New diagnostic methods may yield answers in uveitis

March 1, 2006

Chicago—Diagnostic techniques such as ocular fluid sampling, polymerase chain reaction (PCR), and genetic linkage analysis should be considered when a clinical examination fails to yield a definitive diagnosis of the etiology of primary inflammatory uveitis.

Chicago-Diagnostic techniques such as ocular fluid sampling, polymerase chain reaction (PCR), and genetic linkage analysis should be considered when a clinical examination fails to yield a definitive diagnosis of the etiology of primary inflammatory uveitis.

"Most of us think that idiopathic cases of uveitis are related to an autoimmune condition," said Bahram Bodaghi, MD, PhD, professor of ophthalmology, Pitié-Salpêtrière Hospital, University of Paris, France. "However, a large spectrum of infectious uveitis and masquerade syndromes requires diagnostic confirmation. Even though clinical examination remains the key point in most cases, in some challenging cases and conditions, lab testing, including serology and ocular fluid analysis, is very important to confirm diagnosis."

Speaking during the uveitis subspecialty day at the American Academy of Ophthalmology meeting, Dr. Bodaghi recommended that PCR, a technique for amplification of DNA in the laboratory, be performed when possible to identify pathogens.

Important considerations when performing PCR include selecting the oligonucleotide primer pair sequences, which are designed to identify complementary sequences of specific microbes, choosing appropriate positive and negative controls, and exercising caution in interpreting results, Dr. Bodaghi said. Potential pitfalls include high specificity with negative results and high sensitivity with false positive results.

As technology advances, clinicians are more frequently using real-time PCR, thanks to validation of the methodology in various studies, Dr. Bodaghi said. In real-time PCR, the amplification of the sequence of DNA is continuously monitored during cycling and can usually be detected early in the cycle rather than at the end-point of the reaction. This is usually achieved by monitoring changes in fluorescence within the PCR tube.

Real-time PCR offers advantages over conventional PCR such as speed, simplicity, reproducibility, quantitative capability, and low risk of contamination, Dr. Bodaghi said.

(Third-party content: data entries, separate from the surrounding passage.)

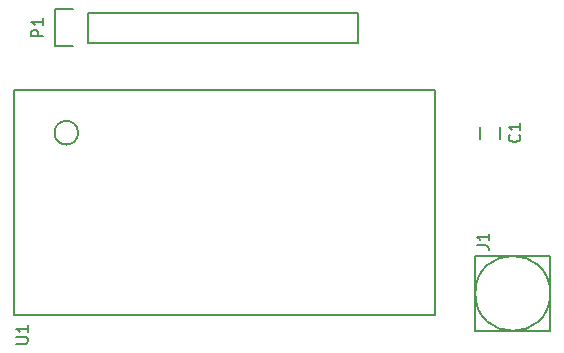
<source format=gto>
G04 #@! TF.FileFunction,Legend,Top*
%FSLAX46Y46*%
G04 Gerber Fmt 4.6, Leading zero omitted, Abs format (unit mm)*
G04 Created by KiCad (PCBNEW 4.0.1-stable) date Tisdag 26 Januari 2016 09:48:20*
%MOMM*%
G01*
G04 APERTURE LIST*
%ADD10C,0.100000*%
%ADD11C,0.150000*%
G04 APERTURE END LIST*
D10*
D11*
X180150000Y-110700000D02*
X180150000Y-109700000D01*
X178450000Y-109700000D02*
X178450000Y-110700000D01*
X145270000Y-100030000D02*
X168130000Y-100030000D01*
X168130000Y-100030000D02*
X168130000Y-102570000D01*
X168130000Y-102570000D02*
X145270000Y-102570000D01*
X142450000Y-99750000D02*
X144000000Y-99750000D01*
X145270000Y-100030000D02*
X145270000Y-102570000D01*
X144000000Y-102850000D02*
X142450000Y-102850000D01*
X142450000Y-102850000D02*
X142450000Y-99750000D01*
X144400000Y-110200000D02*
G75*
G03X144400000Y-110200000I-1000000J0D01*
G01*
X139000000Y-106600000D02*
X174600000Y-106600000D01*
X174600000Y-106800000D02*
X174600000Y-106600000D01*
X174600000Y-125600000D02*
X139000000Y-125600000D01*
X139000000Y-125600000D02*
X139000000Y-106600000D01*
X174600000Y-106780000D02*
X174600000Y-125580000D01*
X184375000Y-123800000D02*
G75*
G03X184375000Y-123800000I-3175000J0D01*
G01*
X184375000Y-120625000D02*
X178025000Y-120625000D01*
X178025000Y-120625000D02*
X178025000Y-126975000D01*
X178025000Y-126975000D02*
X184375000Y-126975000D01*
X184375000Y-126975000D02*
X184375000Y-120625000D01*
X181757143Y-110366666D02*
X181804762Y-110414285D01*
X181852381Y-110557142D01*
X181852381Y-110652380D01*
X181804762Y-110795238D01*
X181709524Y-110890476D01*
X181614286Y-110938095D01*
X181423810Y-110985714D01*
X181280952Y-110985714D01*
X181090476Y-110938095D01*
X180995238Y-110890476D01*
X180900000Y-110795238D01*
X180852381Y-110652380D01*
X180852381Y-110557142D01*
X180900000Y-110414285D01*
X180947619Y-110366666D01*
X181852381Y-109414285D02*
X181852381Y-109985714D01*
X181852381Y-109700000D02*
X180852381Y-109700000D01*
X180995238Y-109795238D01*
X181090476Y-109890476D01*
X181138095Y-109985714D01*
X141452381Y-102038095D02*
X140452381Y-102038095D01*
X140452381Y-101657142D01*
X140500000Y-101561904D01*
X140547619Y-101514285D01*
X140642857Y-101466666D01*
X140785714Y-101466666D01*
X140880952Y-101514285D01*
X140928571Y-101561904D01*
X140976190Y-101657142D01*
X140976190Y-102038095D01*
X141452381Y-100514285D02*
X141452381Y-101085714D01*
X141452381Y-100800000D02*
X140452381Y-100800000D01*
X140595238Y-100895238D01*
X140690476Y-100990476D01*
X140738095Y-101085714D01*
X139152381Y-128061905D02*
X139961905Y-128061905D01*
X140057143Y-128014286D01*
X140104762Y-127966667D01*
X140152381Y-127871429D01*
X140152381Y-127680952D01*
X140104762Y-127585714D01*
X140057143Y-127538095D01*
X139961905Y-127490476D01*
X139152381Y-127490476D01*
X140152381Y-126490476D02*
X140152381Y-127061905D01*
X140152381Y-126776191D02*
X139152381Y-126776191D01*
X139295238Y-126871429D01*
X139390476Y-126966667D01*
X139438095Y-127061905D01*
X178152381Y-119733333D02*
X178866667Y-119733333D01*
X179009524Y-119780953D01*
X179104762Y-119876191D01*
X179152381Y-120019048D01*
X179152381Y-120114286D01*
X179152381Y-118733333D02*
X179152381Y-119304762D01*
X179152381Y-119019048D02*
X178152381Y-119019048D01*
X178295238Y-119114286D01*
X178390476Y-119209524D01*
X178438095Y-119304762D01*
M02*

</source>
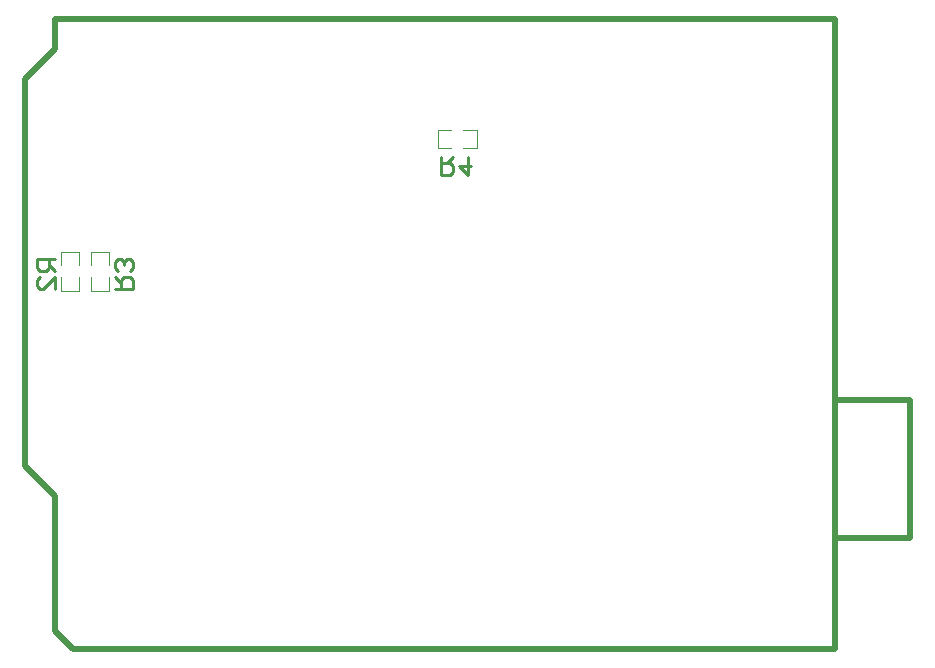
<source format=gbo>
G04 Layer_Color=32896*
%FSLAX24Y24*%
%MOIN*%
G70*
G01*
G75*
%ADD25C,0.0100*%
%ADD44C,0.0200*%
%ADD45C,0.0020*%
G54D25*
X3500Y13000D02*
X2900D01*
Y12700D01*
X3000Y12600D01*
X3200D01*
X3300Y12700D01*
Y13000D01*
Y12800D02*
X3500Y12600D01*
Y12000D02*
Y12400D01*
X3100Y12000D01*
X3000D01*
X2900Y12100D01*
Y12300D01*
X3000Y12400D01*
X5500Y12000D02*
X6100D01*
Y12300D01*
X6000Y12400D01*
X5800D01*
X5700Y12300D01*
Y12000D01*
Y12200D02*
X5500Y12400D01*
X6000Y12600D02*
X6100Y12700D01*
Y12900D01*
X6000Y13000D01*
X5900D01*
X5800Y12900D01*
Y12800D01*
Y12900D01*
X5700Y13000D01*
X5600D01*
X5500Y12900D01*
Y12700D01*
X5600Y12600D01*
X16345Y16395D02*
Y15795D01*
X16645D01*
X16745Y15895D01*
Y16095D01*
X16645Y16195D01*
X16345D01*
X16545D02*
X16745Y16395D01*
X17245D02*
Y15795D01*
X16945Y16095D01*
X17345D01*
G54D44*
X3500Y21000D02*
X29500D01*
X3500Y20000D02*
Y21000D01*
X2500Y19000D02*
X3500Y20000D01*
X2500Y6100D02*
Y19000D01*
Y6100D02*
X3500Y5100D01*
Y600D02*
Y5100D01*
Y600D02*
X4100Y0D01*
X18500D01*
X21500D01*
X29500D01*
Y21000D01*
Y3700D02*
X32000D01*
Y8300D01*
X29500D02*
X32000D01*
G54D45*
X16250Y17300D02*
X16700D01*
X17100Y16700D02*
X17550D01*
Y17300D01*
X17100D02*
X17550D01*
X16250Y16700D02*
Y17300D01*
Y16700D02*
X16700D01*
X5300Y12800D02*
Y13250D01*
X4700Y11950D02*
Y12400D01*
Y11950D02*
X5300D01*
Y12400D01*
X4700Y13250D02*
X5300D01*
X4700Y12800D02*
Y13250D01*
X4300Y12800D02*
Y13250D01*
X3700Y11950D02*
Y12400D01*
Y11950D02*
X4300D01*
Y12400D01*
X3700Y13250D02*
X4300D01*
X3700Y12800D02*
Y13250D01*
M02*

</source>
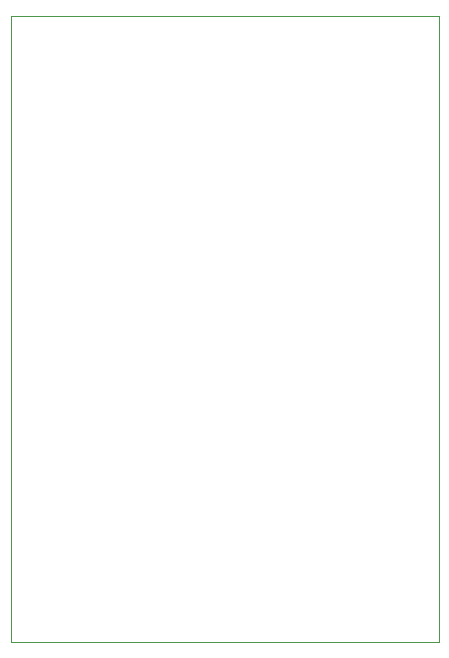
<source format=gbr>
%TF.GenerationSoftware,KiCad,Pcbnew,9.0.0-1.fc40*%
%TF.CreationDate,2025-03-21T22:07:15+01:00*%
%TF.ProjectId,airMouse-mcu,6169724d-6f75-4736-952d-6d63752e6b69,v1.0*%
%TF.SameCoordinates,Original*%
%TF.FileFunction,Profile,NP*%
%FSLAX46Y46*%
G04 Gerber Fmt 4.6, Leading zero omitted, Abs format (unit mm)*
G04 Created by KiCad (PCBNEW 9.0.0-1.fc40) date 2025-03-21 22:07:15*
%MOMM*%
%LPD*%
G01*
G04 APERTURE LIST*
%TA.AperFunction,Profile*%
%ADD10C,0.050000*%
%TD*%
G04 APERTURE END LIST*
D10*
X132000000Y-76000000D02*
X168200000Y-76000000D01*
X168200000Y-129000000D01*
X132000000Y-129000000D01*
X132000000Y-76000000D01*
M02*

</source>
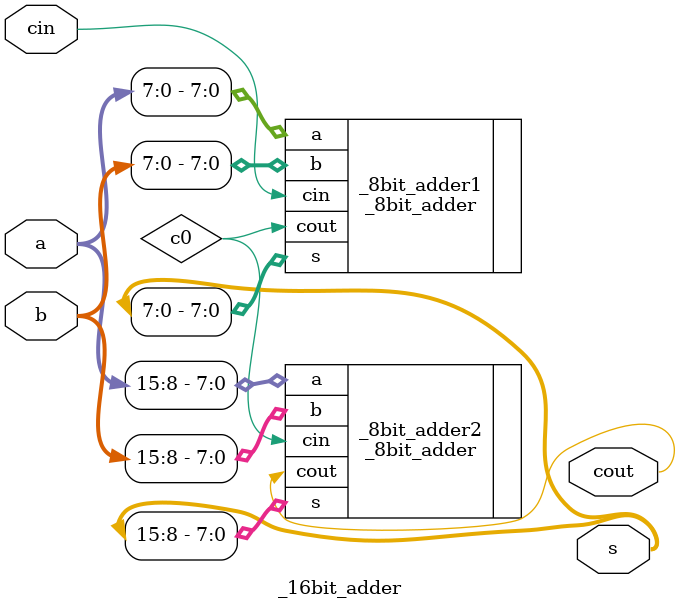
<source format=v>
module _16bit_adder(a, b, cin, s, cout);

input [15:0] a, b;
input cin;

output [15:0] s;
output cout;

wire c0;

_8bit_adder _8bit_adder1(.a(a[7:0]), .b(b[7:0]), .cin(cin), .s(s[7:0]), .cout(c0));
_8bit_adder _8bit_adder2(.a(a[15:8]), .b(b[15:8]), .cin(c0), .s(s[15:8]), .cout(cout));

endmodule

</source>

This technique can be particularly beneficial in diagnosing viral ocular diseases, including classic patterns such as herpetic keratitis, anterior uveitis, cytomegalovirus (CMV) retinitis, and acute retinal necrosis syndrome. It could also be a useful diagnostic tool with new entities that are arising, including chronic CMV uveitis associated with secondary glaucoma in immunocompetent patients, forms of Posner-Schlossman syndrome associated with CMV infection, rubella associated with Fuchs' heterochromic cyclitis, and herpes simplex virus linked to nonnecrotizing herpetic retinopathies.

Providing another instance in which PCR could be useful, Dr. Bodaghi noted that while it is often easy to diagnose classical forms of acute retinal necrosis syndrome or toxoplasmic retinal choroiditis clinically, in some cases there may be areas of extensive necrosis in the periphery mimicking herpetic acute retinal necrosis. These cases are usually associated with toxoplasmic infection.

"For parasitic conditions, evaluation of specific antibody production remains the gold standard, while for herpetic infections, PCR is very important," he said.

Other techniques

HLA typing is also an important tool in the diagnosis of noninfectious autoimmune conditions, particularly in patients presenting with a suspicion of HLA-B27 uveitis, birdshot retinochoroidopathy, Vogt-Koyanagi-Harada disease, or Behçet's disease.

Genetic linkage analysis is another step that can be extremely useful in the diagnostic procedure, Dr. Bodaghi said. This entails analysis of pedigrees rather than a case versus control approach. Using this technique, a group led by James T. Rosenbaum, MD, of the Casey Eye Institute, Portland, OR, genotyped 57 families multiplex for acute anterior uveitis at different markers and HLA alleles. They found that a specific locus on chromosome 9p predisposes individuals with ankylosing spondylitis to acute anterior uveitis (AAU). AAU affects about 40% of patients with ankylosing spondylitis.

"This appears to be the first study identifying a genetic region for AAU by genome-wide scan," Dr. Bodaghi said, adding that the site of this linkage between the two conditions was previously unknown.

Use of HLA-A29 typing is very important in birdshot retinochoroidopathy.

"You may reconsider your diagnosis if you have a patient with suspected birdshot retinochoroidopathy without the presence of HLA-A29, but what about subtyping?" Dr. Bodaghi said.